However, recently I have in fact been readin. Reading words wot I didn't actually write. Here are three of them. Well, not three words :-):
DOWN HOME – Gail Roughton
CHILDREN OF HAMELIN – Theresa Sinclair
BEAST OF BURDEN – Angela Robbins
Declaration of Interest: I know Ms Roughton and Ms Robbins, though I’ve never met either. Anti-Declaration: I bought and paid for copies of all three of the above without talking to any of the authors, and of my own choice and free will :-).
Without going into full review mode, DOWN HOME isn’t my usual Sci-Fi/ Fantasy side of the street. It’s a combination of Deep South flavour and mystery/ thriller type fare. But while (with apologies to Charlie Daniels) I don’t drive a pickup truck, I’m more than partial to a little fried chicken on occasion. Down Home provided it, if only metaphorically :-). I started reading it while fixing my rather sick PC, and realised a few hours later the damn machine still wasn’t fixed – but that I’d just read a pretty good book, so it wasn’t all bad :-).

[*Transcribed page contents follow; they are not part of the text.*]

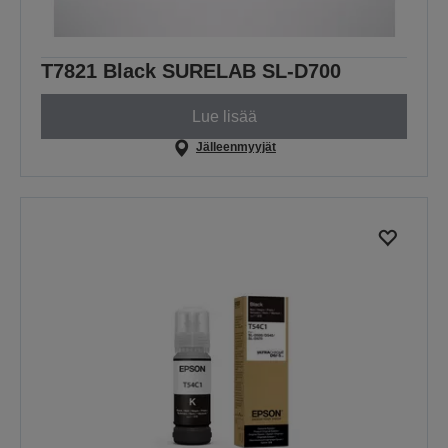
T7821 Black SURELAB SL-D700
Lue lisää
Jälleenmyyjät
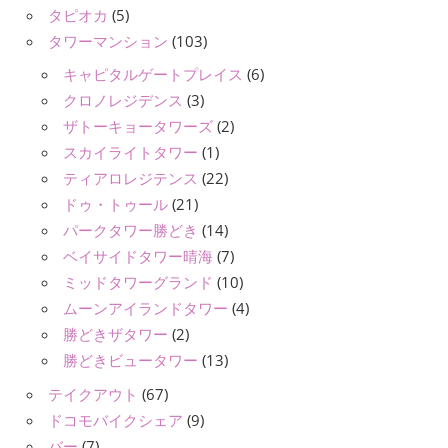
タピオカ
(5)
タワーマンション
(103)
キャピタルゲートプレイス
(6)
クロノレジデンス
(3)
ザトーキョータワーズ
(2)
スカイライトタワー
(1)
ティアロレジテンス
(22)
ドゥ・トゥール
(21)
パークタワー勝どき
(14)
ベイサイドタワー晴海
(7)
ミッドタワーグランド
(10)
ムーンアイランドタワー
(4)
勝どきザタワー
(2)
勝どきビュータワー
(13)
テイクアウト
(67)
ドコモバイクシェア
(9)
バー
(7)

CHILDREN OF HAMELIN is a little different. Actually, it's a lot different, or I found it so at least. I told someone recently I like writers who surprise me, and Ms Sinclair certainly managed that. Yes, it’s a re-telling of the Pied Piper story, but from a totally different perspective and with a remarkably strong Voice. And I was fine thinking that as I read it. Then the Lady Theresa did it to me. Having told me a tale I’d rather enjoyed, from an engaging point of view I hadn’t seen before, she switched my head-space over. She told it to me again – but from a totally different view. Books in first person aren’t uncommon. Books in two first-persons, showing the same events from the perspectives of two very different personalities, rather less so. For me, it worked. A lot :-).

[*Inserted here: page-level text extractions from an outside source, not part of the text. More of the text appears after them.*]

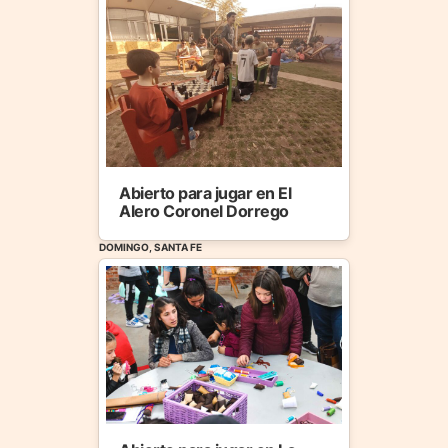
Abierto para jugar en El
Alero Coronel Dorrego
DOMINGO, SANTA FE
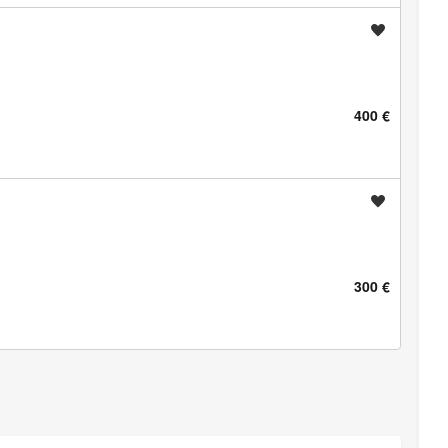
Shrani oglas
400 €
Shrani oglas
300 €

And BEAST OF BURDEN. I don’t read a lot of YA (Young Adult) – but this one I read. It’s Ms Robbins first book, and it mixes Egyptian and Norse myth backgrounds. It’s YA, so there has to be a cute girl and guy who’s either cute or the one you hated not being when you were at school (depending on your gender and preferences). And yes, theyhave classic boy-girl conflicts. Heck, they fight like cat and dog. Which isn’t really that surprising, since one’s a werewolf (but there’s no Twilight here – and no vampires), and she’s a cougar, even if she’s a bit young for the role :-).
Heh. It’s OK. I’ll shut up now… and go read something else :-).
Damned university coursework.
Legacy of Heorot - Niven, Pournelle, and Barnes (no relation!)
I didn't really like that one. Although I'm a big fan of Niven, and Niven + Pournelle. I did really like Dream Park though, which is Barnes too isn't it?
Co-incidentally I'm re-reading The Burning Road, having just finished The Burning Tower. Which is just Niven and Pournelle. Very much enjoying it. Although it's not one of their best.
I should have written on this topic before. I moved before Christmas, and I've got all my boxes of books out of storage (after ten years). I built up a new collection in that time (oops), although I wasn't reading as much as before, until recently. But now it's like having bought several hundred new books, because I've got all this stuff that I can re-read. In the case of the Burning Road I couldn't remember reading it before, until I was about 100 pages in.
I don't consider a book any good until I've read it through a second time. If it won't bear a re-reading then I think it's lacking something important, even if I enjoyed it the first time.